Chapter 8 sections on Skill Refactoring, Script Delegation, Token Reduction Ratio.

Activities

  1. Identify scriptable steps (3 min). Without toggling, predict which 5 of 7 steps are scriptable.
  2. Refactor analysis (5 min). Refactor only one step at a time and note the savings. Which scriptable step has the highest leverage?
  3. Justify the refactor (5 min). With defaults, write a one-paragraph justification including monthly $ savings, engineering effort, and quality risk.

Practice Scenarios

# # steps refactored Reduction Monthly @ 100K invocations
1 0 (all prose) 0% $0
2 1 (just Step 1) ? ?
3 5 (default) ~50% ?
4 All scriptable (5 of 7) ~50% ?
5 All scriptable + try judgment (impossible) ~50% shown but can't go higher

Assessment

Learner has met the objective when they can quantify a Skill refactor's payoff in dollar terms and justify the engineering decision.

References

  1. Chapter 8 — Skill Refactoring, Script Delegation.
  2. Anthropic Engineering — Skills as a token-optimization primitive.

Senior Instructional Designer Quality Review

Reviewer perspective: 15+ years designing engineering and platform-engineering curricula for adult professional learners.

Overall verdict

Approve as-is for Chapter 8. Score: 89/100 (B+). This sim teaches what the textbook claims about Skill refactoring: ~30% reduction is realistic, but only on the scriptable steps. Disabling judgment-step toggles is exactly the right pedagogical move — it teaches the limit of script delegation alongside its power.

What works

  1. Bloom alignment. L5 "justify" requires the learner to weigh the engineering cost against the savings. The dollar-number panel makes the justification concrete.
  2. Disabled judgment-step toggles. Most refactoring discussions over-promise script delegation.

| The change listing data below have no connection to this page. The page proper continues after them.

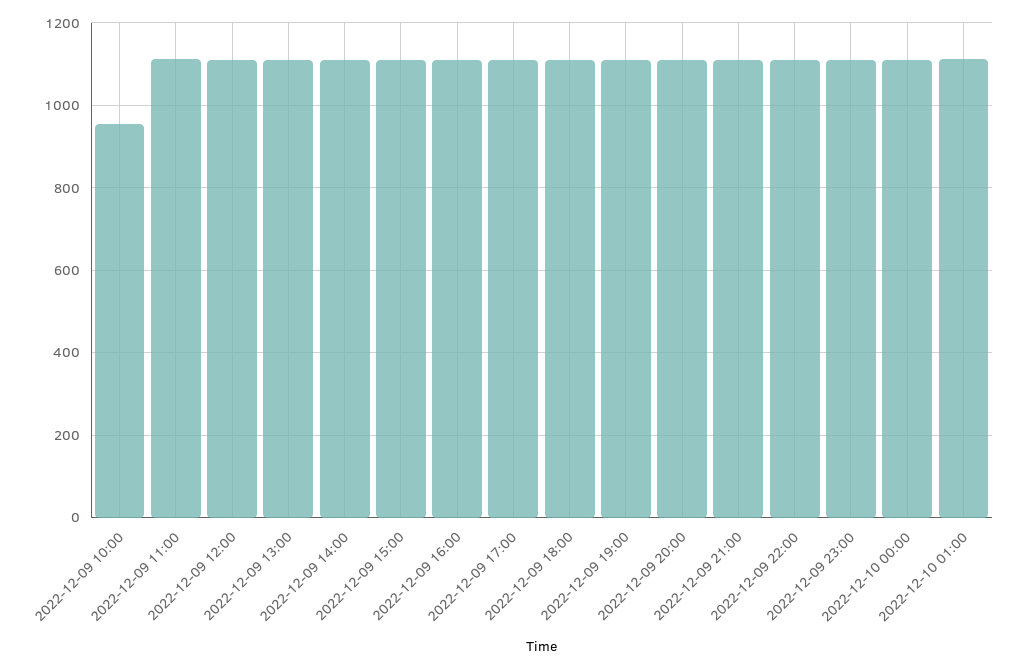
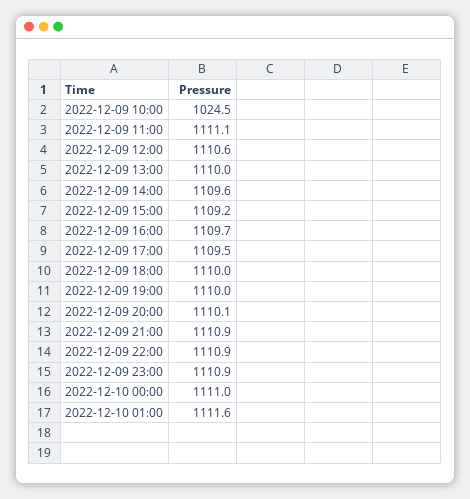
  {
-   "2022-12-09 10:00": 960,
+   "2022-12-09 10:00": 1024.5,
    "2022-12-09 11:00": 1111.1,
    "2022-12-09 12:00": 1110.6,
    "2022-12-09 13:00": 1110,
    "2022-12-09 14:00": 1109.6,
    "2022-12-09 15:00": 1109.2,
    "2022-12-09 16:00": 1109.7,
    "2022-12-09 17:00": 1109.5,
    "2022-12-09 18:00": 1110,
    "2022-12-09 19:00": 1110,
    "2022-12-09 20:00": 1110.1,
    "2022-12-09 21:00": 1110.9,
    "2022-12-09 22:00": 1110.9,
    "2022-12-09 23:00": 1110.9,
    "2022-12-10 00:00": 1111,
    "2022-12-10 01:00": 1111.6
  }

Showing that some steps cannot be scripted teaches the boundary correctly.
  3. Per-step toggles. Allows isolating each step's contribution.
  4. Monthly dollar projection. Translates per-invocation tokens to budget language.

Gaps

  1. Step costs are illustrative. A "load my own Skill steps" affordance would generalize. Score impact: −2.
  2. No engineering-cost annotation. Refactoring takes time; the sim shows only savings. A "engineer-hours to refactor" estimate per step would teach the full ROI calc. Score impact: −2.
  3. No quality risk annotation. Aggressive script delegation can introduce bugs the prose version would have prevented. A small "quality risk" tag per step would teach realism. Score impact: −1.

Accessibility

Color-blind safe (gray vs green). Disabled toggles render distinctly.

Cognitive load

7 step toggles + 2 sliders + chart. At the upper edge but tractable.

Recommendation

Approve. Open follow-up for engineer-hours overlay (gap 2).